**Data supplied**
☆ ☆ ☆

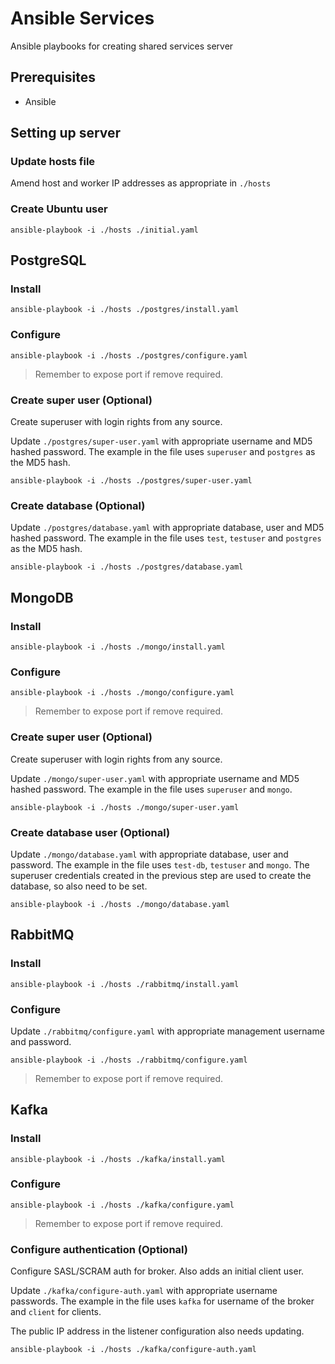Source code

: # Ansible Services

Ansible playbooks for creating shared services server

## Prerequisites

- Ansible

## Setting up server

### Update hosts file

Amend host and worker IP addresses as appropriate in `./hosts`

### Create Ubuntu user

`ansible-playbook -i ./hosts ./initial.yaml`

## PostgreSQL

### Install

`ansible-playbook -i ./hosts ./postgres/install.yaml`

### Configure

`ansible-playbook -i ./hosts ./postgres/configure.yaml`

> Remember to expose port if remove required.

### Create super user (Optional)

Create superuser with login rights from any source.  

Update `./postgres/super-user.yaml` with appropriate username and MD5 hashed password.  The example in the file uses `superuser` and `postgres` as the MD5 hash.  

`ansible-playbook -i ./hosts ./postgres/super-user.yaml`

### Create database (Optional)

Update `./postgres/database.yaml` with appropriate database, user and MD5 hashed password.  The example in the file uses `test`, `testuser` and `postgres` as the MD5 hash.  

`ansible-playbook -i ./hosts ./postgres/database.yaml`

## MongoDB

### Install

`ansible-playbook -i ./hosts ./mongo/install.yaml`

### Configure

`ansible-playbook -i ./hosts ./mongo/configure.yaml`

> Remember to expose port if remove required.

### Create super user (Optional)

Create superuser with login rights from any source.  

Update `./mongo/super-user.yaml` with appropriate username and MD5 hashed password.  The example in the file uses `superuser` and `mongo`.

`ansible-playbook -i ./hosts ./mongo/super-user.yaml`

### Create database user  (Optional)

Update `./mongo/database.yaml` with appropriate database, user and password.  The example in the file uses `test-db`, `testuser` and `mongo`.  The superuser credentials created in the previous step are used to create the database, so also need to be set.

`ansible-playbook -i ./hosts ./mongo/database.yaml`

## RabbitMQ

### Install

`ansible-playbook -i ./hosts ./rabbitmq/install.yaml`

### Configure

Update `./rabbitmq/configure.yaml` with appropriate management username and password.  

`ansible-playbook -i ./hosts ./rabbitmq/configure.yaml`

> Remember to expose port if remove required.

## Kafka

### Install

`ansible-playbook -i ./hosts ./kafka/install.yaml`

### Configure

`ansible-playbook -i ./hosts ./kafka/configure.yaml`

> Remember to expose port if remove required.

### Configure authentication (Optional)

Configure SASL/SCRAM auth for broker. Also adds an initial client user. 

Update `./kafka/configure-auth.yaml` with appropriate username passwords.  The example in the file uses `kafka` for username of the broker and `client` for clients. 

The public IP address in the listener configuration also needs updating.

`ansible-playbook -i ./hosts ./kafka/configure-auth.yaml`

☆ ☆ ☆

**Assignment**
The expected output is the run of lines from the one holding "The public IP" to the last line of the entries above, each reproduced character for character.

**Response to the exercise**
The public IP address in the listener configuration also needs updating.

`ansible-playbook -i ./hosts ./kafka/configure-auth.yaml`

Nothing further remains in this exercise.